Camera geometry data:

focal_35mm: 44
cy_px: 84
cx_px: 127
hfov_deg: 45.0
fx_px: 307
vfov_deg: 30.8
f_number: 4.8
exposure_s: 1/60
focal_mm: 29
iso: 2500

--

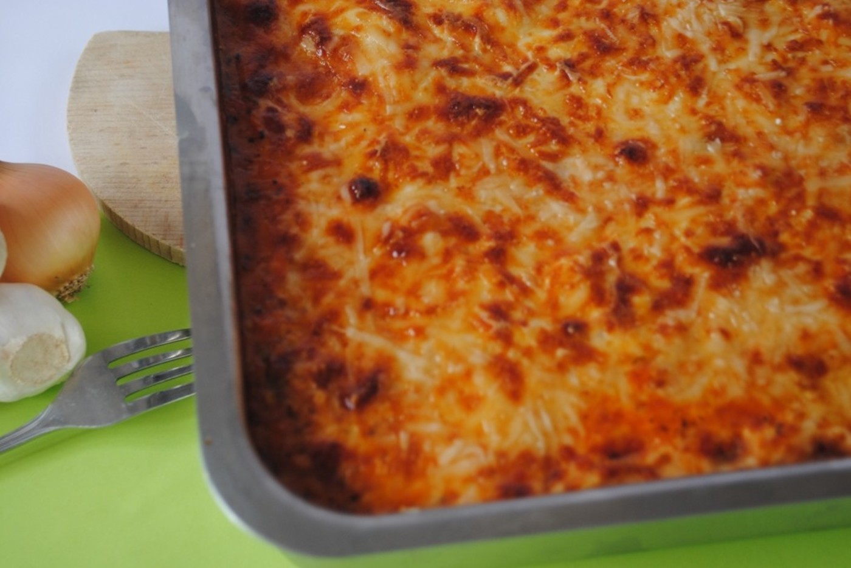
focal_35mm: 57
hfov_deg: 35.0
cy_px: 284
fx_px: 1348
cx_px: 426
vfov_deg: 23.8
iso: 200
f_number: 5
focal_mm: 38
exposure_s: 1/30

→ **WORK REQUIRED**
Copy, exactly and only, the lines above that begin with the one containing "hfov_deg: 35.0" and finish with the one containing "exposure_s: 1/30".

→ **ANSWER SPACE**
hfov_deg: 35.0
cy_px: 284
fx_px: 1348
cx_px: 426
vfov_deg: 23.8
iso: 200
f_number: 5
focal_mm: 38
exposure_s: 1/30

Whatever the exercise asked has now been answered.